→ GIVEN ENTRIES

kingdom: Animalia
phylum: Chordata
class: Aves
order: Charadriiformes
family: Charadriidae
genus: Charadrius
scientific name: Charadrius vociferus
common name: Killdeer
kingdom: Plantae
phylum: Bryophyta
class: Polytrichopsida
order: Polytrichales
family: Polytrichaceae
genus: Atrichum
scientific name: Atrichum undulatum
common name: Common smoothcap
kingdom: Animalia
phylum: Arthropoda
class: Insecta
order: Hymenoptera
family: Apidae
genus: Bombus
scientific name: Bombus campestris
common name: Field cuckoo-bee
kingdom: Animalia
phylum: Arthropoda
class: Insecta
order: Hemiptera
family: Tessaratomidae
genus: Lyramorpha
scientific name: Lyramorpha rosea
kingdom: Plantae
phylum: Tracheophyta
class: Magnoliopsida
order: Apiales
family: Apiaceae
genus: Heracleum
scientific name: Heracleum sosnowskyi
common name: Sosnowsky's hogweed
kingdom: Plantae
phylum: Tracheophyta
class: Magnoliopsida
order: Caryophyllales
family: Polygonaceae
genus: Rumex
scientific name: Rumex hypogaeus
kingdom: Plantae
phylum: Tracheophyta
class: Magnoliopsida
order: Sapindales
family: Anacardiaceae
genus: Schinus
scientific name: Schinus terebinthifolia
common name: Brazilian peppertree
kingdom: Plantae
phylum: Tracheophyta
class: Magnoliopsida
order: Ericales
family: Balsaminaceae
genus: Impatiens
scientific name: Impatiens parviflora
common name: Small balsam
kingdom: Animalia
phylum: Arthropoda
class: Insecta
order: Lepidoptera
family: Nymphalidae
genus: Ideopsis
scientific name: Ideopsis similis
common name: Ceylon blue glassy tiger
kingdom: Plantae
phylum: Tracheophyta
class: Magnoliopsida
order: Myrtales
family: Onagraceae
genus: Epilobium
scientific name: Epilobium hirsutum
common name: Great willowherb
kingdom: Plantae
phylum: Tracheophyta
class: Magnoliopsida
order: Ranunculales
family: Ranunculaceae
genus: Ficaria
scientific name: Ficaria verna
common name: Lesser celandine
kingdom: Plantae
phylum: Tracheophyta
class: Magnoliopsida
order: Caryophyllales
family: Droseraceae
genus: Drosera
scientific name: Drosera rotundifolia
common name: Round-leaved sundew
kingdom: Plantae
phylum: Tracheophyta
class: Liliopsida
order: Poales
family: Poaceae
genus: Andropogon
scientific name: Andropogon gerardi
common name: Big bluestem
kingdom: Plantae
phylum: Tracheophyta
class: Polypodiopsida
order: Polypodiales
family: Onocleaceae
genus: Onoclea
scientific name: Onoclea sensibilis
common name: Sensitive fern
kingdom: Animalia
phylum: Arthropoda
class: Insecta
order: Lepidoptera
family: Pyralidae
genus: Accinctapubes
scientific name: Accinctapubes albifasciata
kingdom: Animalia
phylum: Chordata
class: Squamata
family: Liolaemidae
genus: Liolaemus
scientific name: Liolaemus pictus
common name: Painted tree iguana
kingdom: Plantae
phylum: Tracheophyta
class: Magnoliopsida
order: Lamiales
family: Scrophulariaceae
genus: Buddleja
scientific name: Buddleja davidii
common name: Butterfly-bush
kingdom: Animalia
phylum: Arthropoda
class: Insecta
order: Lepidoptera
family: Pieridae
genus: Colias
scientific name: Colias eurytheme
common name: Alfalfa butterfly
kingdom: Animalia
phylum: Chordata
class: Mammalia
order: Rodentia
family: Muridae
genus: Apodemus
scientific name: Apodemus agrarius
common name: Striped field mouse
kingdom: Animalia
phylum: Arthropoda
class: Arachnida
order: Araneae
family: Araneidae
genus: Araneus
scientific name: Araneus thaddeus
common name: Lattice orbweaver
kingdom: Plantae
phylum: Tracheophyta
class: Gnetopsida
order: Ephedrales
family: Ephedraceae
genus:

→ GIVEN EXERCISE
Reproduce the data line for line, from its first line through the line containing "family: Apidae", with both of those lines included.

→ EXERCISE ANSWER
kingdom: Animalia
phylum: Chordata
class: Aves
order: Charadriiformes
family: Charadriidae
genus: Charadrius
scientific name: Charadrius vociferus
common name: Killdeer
kingdom: Plantae
phylum: Bryophyta
class: Polytrichopsida
order: Polytrichales
family: Polytrichaceae
genus: Atrichum
scientific name: Atrichum undulatum
common name: Common smoothcap
kingdom: Animalia
phylum: Arthropoda
class: Insecta
order: Hymenoptera
family: Apidae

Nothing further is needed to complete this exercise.